Saved data entries
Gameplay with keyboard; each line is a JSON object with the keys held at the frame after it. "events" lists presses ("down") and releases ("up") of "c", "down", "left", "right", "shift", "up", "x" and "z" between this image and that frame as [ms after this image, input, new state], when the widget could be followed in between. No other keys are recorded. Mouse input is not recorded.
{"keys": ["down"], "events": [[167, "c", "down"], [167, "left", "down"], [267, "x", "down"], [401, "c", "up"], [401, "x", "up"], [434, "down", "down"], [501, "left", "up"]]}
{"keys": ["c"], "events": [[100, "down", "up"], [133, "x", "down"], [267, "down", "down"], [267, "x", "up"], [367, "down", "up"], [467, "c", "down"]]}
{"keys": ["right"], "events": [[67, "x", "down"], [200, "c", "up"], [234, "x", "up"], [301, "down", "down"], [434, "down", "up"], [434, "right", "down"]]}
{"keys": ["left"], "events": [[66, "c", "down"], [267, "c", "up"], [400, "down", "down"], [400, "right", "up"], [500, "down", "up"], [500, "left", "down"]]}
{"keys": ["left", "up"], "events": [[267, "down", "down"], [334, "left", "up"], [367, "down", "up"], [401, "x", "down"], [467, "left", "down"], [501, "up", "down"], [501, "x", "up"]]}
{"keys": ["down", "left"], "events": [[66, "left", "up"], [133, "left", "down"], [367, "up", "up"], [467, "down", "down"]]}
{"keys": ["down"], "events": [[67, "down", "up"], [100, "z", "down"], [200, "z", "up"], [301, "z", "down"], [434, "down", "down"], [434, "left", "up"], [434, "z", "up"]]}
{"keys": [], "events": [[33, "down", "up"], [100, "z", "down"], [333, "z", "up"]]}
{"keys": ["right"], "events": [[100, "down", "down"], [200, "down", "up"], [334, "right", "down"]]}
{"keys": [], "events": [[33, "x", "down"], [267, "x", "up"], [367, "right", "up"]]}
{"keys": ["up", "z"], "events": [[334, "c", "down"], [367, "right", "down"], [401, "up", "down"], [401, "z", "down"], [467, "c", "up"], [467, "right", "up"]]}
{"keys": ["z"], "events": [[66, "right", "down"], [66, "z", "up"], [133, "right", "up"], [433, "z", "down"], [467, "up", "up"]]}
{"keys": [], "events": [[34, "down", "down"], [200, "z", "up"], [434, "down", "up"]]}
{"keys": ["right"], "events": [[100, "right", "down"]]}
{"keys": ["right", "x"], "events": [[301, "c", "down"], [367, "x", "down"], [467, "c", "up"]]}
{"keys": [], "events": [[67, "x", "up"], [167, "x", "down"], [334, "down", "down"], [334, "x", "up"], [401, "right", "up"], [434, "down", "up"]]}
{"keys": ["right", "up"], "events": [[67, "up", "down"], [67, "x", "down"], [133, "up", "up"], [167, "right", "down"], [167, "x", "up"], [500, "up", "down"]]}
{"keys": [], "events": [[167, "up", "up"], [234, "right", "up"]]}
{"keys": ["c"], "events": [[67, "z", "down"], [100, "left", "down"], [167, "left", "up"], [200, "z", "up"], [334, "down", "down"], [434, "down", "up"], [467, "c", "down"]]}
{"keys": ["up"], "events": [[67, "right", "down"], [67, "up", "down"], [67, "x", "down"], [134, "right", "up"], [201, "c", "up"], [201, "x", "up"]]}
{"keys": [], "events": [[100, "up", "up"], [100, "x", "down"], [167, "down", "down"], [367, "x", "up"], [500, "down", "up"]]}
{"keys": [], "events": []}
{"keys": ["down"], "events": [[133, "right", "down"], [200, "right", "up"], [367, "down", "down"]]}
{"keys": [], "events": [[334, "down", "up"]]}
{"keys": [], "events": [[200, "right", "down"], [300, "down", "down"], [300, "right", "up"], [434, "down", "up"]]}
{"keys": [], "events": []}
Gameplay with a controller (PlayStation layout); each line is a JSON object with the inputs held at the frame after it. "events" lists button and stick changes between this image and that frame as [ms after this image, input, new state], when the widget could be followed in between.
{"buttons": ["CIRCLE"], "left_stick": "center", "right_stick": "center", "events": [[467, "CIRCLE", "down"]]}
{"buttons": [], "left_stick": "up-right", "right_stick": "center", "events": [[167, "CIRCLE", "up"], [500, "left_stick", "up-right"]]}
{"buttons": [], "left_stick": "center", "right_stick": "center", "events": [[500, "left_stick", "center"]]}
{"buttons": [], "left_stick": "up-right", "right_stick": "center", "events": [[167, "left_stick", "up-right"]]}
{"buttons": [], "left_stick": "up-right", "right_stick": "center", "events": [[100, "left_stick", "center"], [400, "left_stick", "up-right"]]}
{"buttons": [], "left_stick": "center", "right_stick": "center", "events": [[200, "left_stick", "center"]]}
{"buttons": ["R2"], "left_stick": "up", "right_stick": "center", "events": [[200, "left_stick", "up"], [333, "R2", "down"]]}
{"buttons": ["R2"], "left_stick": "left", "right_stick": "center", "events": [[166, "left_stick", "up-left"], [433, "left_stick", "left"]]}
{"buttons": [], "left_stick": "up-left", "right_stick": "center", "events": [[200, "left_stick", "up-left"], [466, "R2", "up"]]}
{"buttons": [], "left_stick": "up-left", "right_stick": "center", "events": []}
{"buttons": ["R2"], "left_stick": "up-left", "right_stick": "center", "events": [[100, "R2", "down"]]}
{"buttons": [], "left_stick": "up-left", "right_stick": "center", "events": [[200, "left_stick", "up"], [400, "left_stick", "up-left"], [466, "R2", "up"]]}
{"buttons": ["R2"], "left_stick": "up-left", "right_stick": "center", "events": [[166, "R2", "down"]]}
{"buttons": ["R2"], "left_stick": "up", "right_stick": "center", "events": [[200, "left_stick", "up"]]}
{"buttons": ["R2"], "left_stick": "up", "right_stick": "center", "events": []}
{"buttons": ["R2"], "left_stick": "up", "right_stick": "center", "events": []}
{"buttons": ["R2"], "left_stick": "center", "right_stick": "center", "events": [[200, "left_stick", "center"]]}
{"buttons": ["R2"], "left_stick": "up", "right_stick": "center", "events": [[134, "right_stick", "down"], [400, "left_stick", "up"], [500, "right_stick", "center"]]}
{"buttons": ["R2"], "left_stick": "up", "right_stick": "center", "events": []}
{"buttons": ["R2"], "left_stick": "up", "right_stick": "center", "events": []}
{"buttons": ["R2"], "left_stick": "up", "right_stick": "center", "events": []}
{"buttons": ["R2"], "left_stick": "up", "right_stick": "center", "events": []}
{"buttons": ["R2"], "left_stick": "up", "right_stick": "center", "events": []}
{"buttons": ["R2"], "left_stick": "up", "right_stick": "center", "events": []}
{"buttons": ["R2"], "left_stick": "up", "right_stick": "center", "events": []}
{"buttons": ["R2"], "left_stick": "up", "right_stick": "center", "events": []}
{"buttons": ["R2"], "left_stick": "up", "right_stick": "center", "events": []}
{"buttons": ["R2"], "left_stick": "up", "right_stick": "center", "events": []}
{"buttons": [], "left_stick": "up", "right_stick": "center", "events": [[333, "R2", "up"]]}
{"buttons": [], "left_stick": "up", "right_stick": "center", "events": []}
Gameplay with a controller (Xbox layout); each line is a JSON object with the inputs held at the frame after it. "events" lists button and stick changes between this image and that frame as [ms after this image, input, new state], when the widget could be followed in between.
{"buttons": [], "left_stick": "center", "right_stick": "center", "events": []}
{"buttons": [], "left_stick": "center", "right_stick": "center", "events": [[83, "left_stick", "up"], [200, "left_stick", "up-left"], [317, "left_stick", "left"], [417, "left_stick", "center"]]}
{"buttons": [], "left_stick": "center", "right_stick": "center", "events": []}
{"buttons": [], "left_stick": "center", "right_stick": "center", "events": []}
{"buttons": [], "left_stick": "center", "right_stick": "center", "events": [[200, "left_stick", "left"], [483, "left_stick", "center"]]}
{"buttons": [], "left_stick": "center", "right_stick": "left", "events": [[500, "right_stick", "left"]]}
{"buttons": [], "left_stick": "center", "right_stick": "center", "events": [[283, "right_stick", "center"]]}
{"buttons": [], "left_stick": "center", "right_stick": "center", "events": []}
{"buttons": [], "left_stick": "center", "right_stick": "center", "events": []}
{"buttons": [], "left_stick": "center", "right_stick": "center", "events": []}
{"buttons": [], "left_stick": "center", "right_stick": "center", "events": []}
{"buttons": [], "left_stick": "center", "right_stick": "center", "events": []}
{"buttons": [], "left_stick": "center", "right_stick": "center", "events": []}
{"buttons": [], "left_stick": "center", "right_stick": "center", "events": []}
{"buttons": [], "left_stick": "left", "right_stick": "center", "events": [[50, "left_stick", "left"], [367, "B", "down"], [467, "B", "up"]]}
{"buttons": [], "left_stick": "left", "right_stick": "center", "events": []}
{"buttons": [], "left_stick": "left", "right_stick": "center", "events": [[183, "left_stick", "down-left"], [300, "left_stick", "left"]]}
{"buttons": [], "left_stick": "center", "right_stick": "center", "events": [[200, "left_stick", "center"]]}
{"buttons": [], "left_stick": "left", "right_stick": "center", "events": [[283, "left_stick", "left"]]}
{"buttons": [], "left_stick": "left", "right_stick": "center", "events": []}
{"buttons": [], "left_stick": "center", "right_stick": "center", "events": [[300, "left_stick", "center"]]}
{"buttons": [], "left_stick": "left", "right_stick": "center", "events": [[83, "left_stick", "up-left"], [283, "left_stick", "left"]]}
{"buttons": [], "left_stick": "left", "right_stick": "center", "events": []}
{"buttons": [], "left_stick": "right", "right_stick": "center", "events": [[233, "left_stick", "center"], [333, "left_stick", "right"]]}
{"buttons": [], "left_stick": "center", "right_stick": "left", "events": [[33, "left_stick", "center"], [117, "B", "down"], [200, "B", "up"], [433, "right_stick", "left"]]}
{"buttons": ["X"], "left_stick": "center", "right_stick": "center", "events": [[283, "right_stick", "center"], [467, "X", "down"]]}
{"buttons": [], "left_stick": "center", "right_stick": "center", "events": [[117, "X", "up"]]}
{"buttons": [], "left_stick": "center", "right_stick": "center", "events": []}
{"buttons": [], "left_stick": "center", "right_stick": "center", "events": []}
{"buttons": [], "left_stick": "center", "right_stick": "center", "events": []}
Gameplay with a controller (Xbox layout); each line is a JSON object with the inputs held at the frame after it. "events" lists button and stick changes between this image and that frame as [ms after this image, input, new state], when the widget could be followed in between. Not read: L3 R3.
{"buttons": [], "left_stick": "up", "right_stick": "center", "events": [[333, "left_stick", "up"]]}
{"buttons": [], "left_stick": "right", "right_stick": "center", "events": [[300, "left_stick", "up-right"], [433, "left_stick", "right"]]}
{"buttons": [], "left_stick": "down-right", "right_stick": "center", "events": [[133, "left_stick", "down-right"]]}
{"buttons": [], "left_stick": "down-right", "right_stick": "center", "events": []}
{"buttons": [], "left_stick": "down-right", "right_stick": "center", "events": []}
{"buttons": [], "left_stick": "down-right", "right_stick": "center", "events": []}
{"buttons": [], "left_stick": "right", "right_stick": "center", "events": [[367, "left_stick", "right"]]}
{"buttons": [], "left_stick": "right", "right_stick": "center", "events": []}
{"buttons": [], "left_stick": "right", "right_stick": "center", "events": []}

§ **WHAT NEEDS TO BE DONE**: In how many lines of the records does the word "CIRCLE" appear? Give the number alone.

§ **RESULT OF THIS EXERCISE**: 2